Personal details
- Born: June 21, 1965 Ocala, Florida, US
- Died: March 31, 2004 (aged 38) Fallujah, Iraq

Military service
- Allegiance: United States
- Branch/service: US Navy
- Years of service: 1982–1994
- Rank: Quartermaster first class

= Scott Helvenston =

United States Navy SEAL (1965–2004)

Stephen "Scott" Helvenston (June 21, 1965 – March 31, 2004) was a US Navy SEAL. He was working as a security contractor for Blackwater Security when he was killed in the 31 March 2004 Fallujah ambush within days of arriving in Iraq.

Helvenston was a personal trainer for Hollywood celebrities such as Demi Moore (for G.I. Jane), and was also featured in the reality shows Combat Missions and Man vs. Beast (in the latter, he completed an obstacle course faster than a chimpanzee). He also starred in a reality series called Extreme Expeditions: Model Behavior months before he left for Iraq. The series was shot in Mexico and was finished, but never aired.

Helvenston's great-great-uncle was Secretary of War Elihu Root.

Helveston joined the Navy at 17 and received orders to Basic Underwater Demolition/SEAL training (BUD/S) at Naval Amphibious Base Coronado. He became the youngest person to complete Navy SEAL training. He graduated with BUD/S class 122 in 1983 and then attended Basic Airborne School at Fort Benning, Georgia. Following SEAL Tactical Training (STT) and completion of six month probationary period, he received the Navy Enlisted Classification (NEC) 5326 as a Combatant Swimmer (SEAL), entitled to wear the Special Warfare insignia. He spent 12 years in the Navy SEALs until he left in 1994 as an E-6 (Quartermaster First Class).

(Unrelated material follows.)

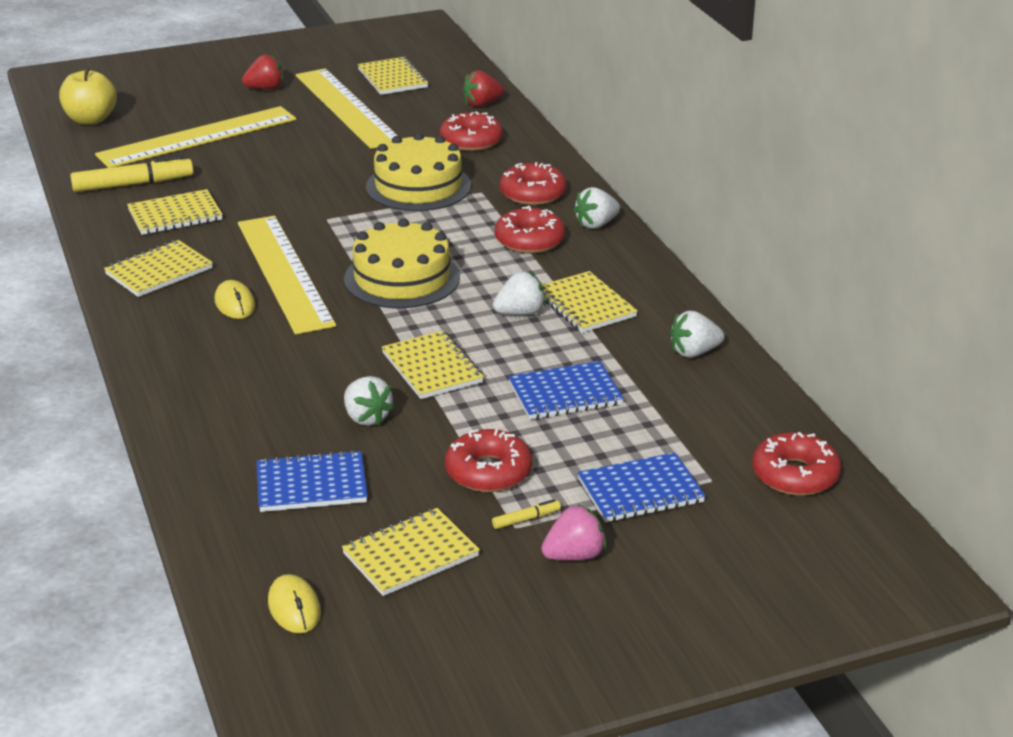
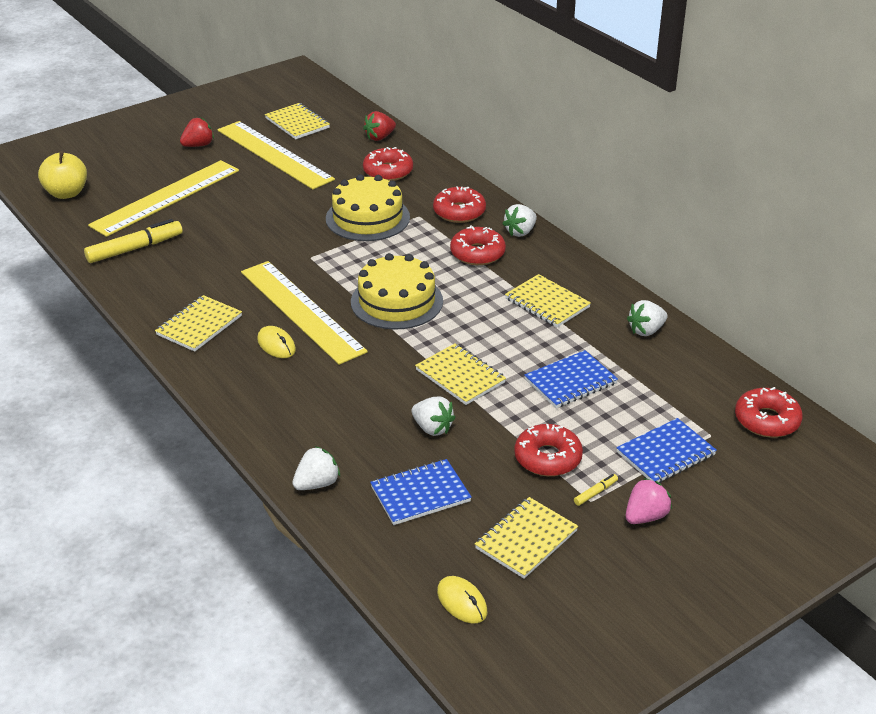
camera: 15 degrees left, 5 degrees up
(175, 215) = (185, 272): yellow notebook -> none
(520, 313) = (502, 317): white strawberry -> white strawberry (317, 484)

Helvenston began training at Blackwater USA's facilities in March 2004, and developed a personal conflict with head trainer Justin "Shrek" McQuown. Helvenston arrived in Kuwait on March 18, where he was under the management of John and Kathy Potter, whom he knew from Combat Missions.

==Contract==
Employee John Potter had helped Blackwater Security (since renamed Academi) win the contract to provide security for kitchen equipment convoys for the Kuwait company Regency Hotel and Hospital Company and Eurest Support Services (ESS was a subcontractor of Halliburton KBR). The contract billed Regency $815 a day; Helvenston and the other contractors were paid $600 a day.

The original contract called for at least three men per vehicle on security missions "with a minimum of two armored vehicles to support ESS movements". In addition, the contract called for a heavily armed rear gunner, and time before any mission to review the route and conduct a risk assessment and pre-trip inspection.

Blackwater signed a revised contract with Regency on March 12, 2004 that removed the word "armored". Potter insisted that his men be given armored vehicles, however, and was removed as project manager on March 24, replaced by Justin McQuown.

==McQuown==
On March 27, two days before Helvenston's scheduled deployment to Iraq, McQuown reassigned him to a team leaving on the 28th, over the objections of numerous other Blackwater employees. Helvenston believed McQuown resented him and deliberately reassigned Helvenston at the last minute. In one of Helvenston's final emails before his death, he wrote to the owner of Blackwater, claiming McQuown's behavior was "very manipulative, duplicitive [sic], immature and unprofessional," with the hidden agenda "Lets [sic] see if we can screw with Scott."

On March 30, McQuown sent Helvenston out with three other contractors, Jerry Zovko, Wesley Batalona and Michael Teague, to guard a convoy for ESS traveling from Baghdad to a military base west of Fallujah. They were in two unarmored vehicles and had no map.

==Death==
Along with squad members Jerry Zovko, Wesley Batalona and Michael Teague, Helvenston was transporting food and other equipment in unarmored vehicles to the center of the city of Fallujah, when the team was ambushed by insurgents. The four contractors were killed with grenades and small arms fire. Their bodies were dragged from the vehicles, beaten and set ablaze. The corpses were burned and mutilated, and were then dragged through the streets, with two hung from a bridge spanning the Euphrates.

Photos of the event were released to news agencies worldwide.

==Aftermath==

The families of the four dead contractors, led by Helvenston's mother Katy Helvenston-Wettengel and Jerry Zovko's mother Donna Zovko, filed suit against Blackwater with lawyer Daniel Callahan on January 5, 2005 (Helvenston et al. v. Blackwater Security), alleging wrongful death. Blackwater responded by counter-suing for $10 million.

In January 2011, both cases were thrown out of court by a federal judge. Counsel for the plaintiffs announced they would appeal the ruling.
Early in January 2012, the Fourth Circuit Court of Appeals ended the lawsuit with the families of the victims reaching a confidential settlement from the company.